There were twenty-two juniors in the room. Twenty-one of them had never even seen the cover of Moby-Dick, so they remained silent out of necessity. The twenty-second junior, Rebecca Grooba, had read Moby-Dick in sixth grade. She remained silent by choice, just as she had (and just as she would) for the duration of every class she ever took (or would take) during her thirteen years inside the rectangular classrooms of Owl public school. During that thirteen-year span, Revecca Grooba would never score less than 94 on any scholastic examination, except for one 67 on an extra-credit trigonometry test that no one else was able to attempt . . . . She understood how isotopes operated before she knew what isotopes were. She could count cards and memorize Social Security numbers. As an eighth grader, she read Finnegans Wake over Christmas vacation and scrawled the digits “1132″ on her Earth Science notebook. No one asked why she did this. Rebecca Grooba was a genius; everyone in Owl knew it, but hardly anyone cared. She was so shy that she wasn’t even unpopular. Over time, her wordless brilliance became routine, and then it became boring. People quit noticing.
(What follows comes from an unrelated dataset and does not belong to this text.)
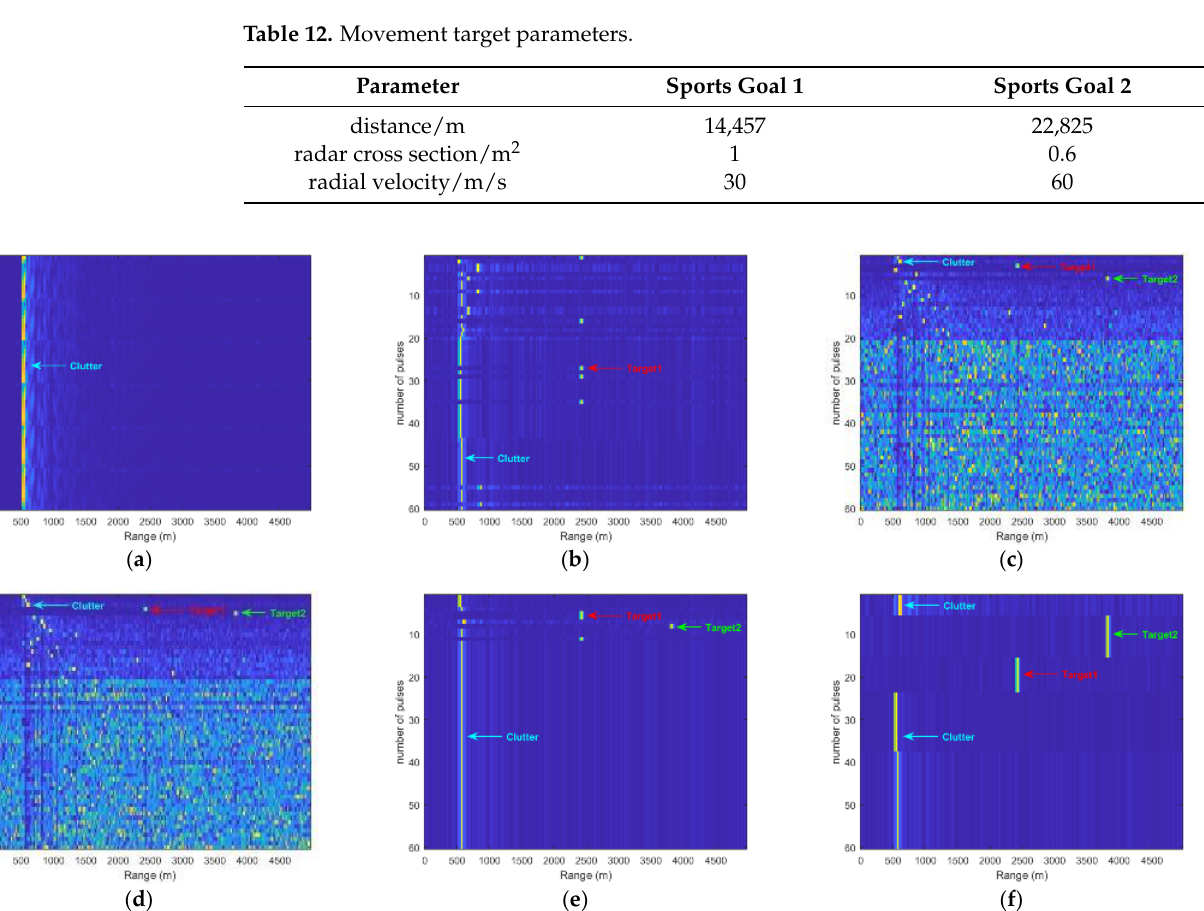
Figure 12. The BSS results for FastICA, PSA, MPSA, NPSA, and PPSA. ( a ) Echo data, ( b ) the result of FastICA, ( c ) the result of PSA, ( d ) the result of MPSA, ( e ) the result of NPSA, ( f ) the result of PPSA. Table 13. Running time evaluation of BSS Algorithm.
In 1988, Rebecca Grooba would become a registered nurse.

In those last nine words, Klosterman captures so much of the snow-dusted spirit of the rural North, a sentiment expressed in a much different light when discussing the mascot controversy of the 1960s: “But — nonetheless, and more importantly — there has not been any major community controversy since the late sixties. Things have been perfect ever since, if by ‘perfect’ you mean ‘exactly the same.’”

It is in these passages and those like them that Klosterman comes close to something real, to sociology told with a storyteller’s gift. It is these moments, these journalistic moments, where insight is reached. Yet by forcing the work to be fiction, Klosterman has muddled the damn thing. Instead of letting his voice flourish, and being forthright about his home state, he has dabbled in using fiction as a veil, with marionettes for characters. We can only hope that his next work is classified in the “non-fiction” section.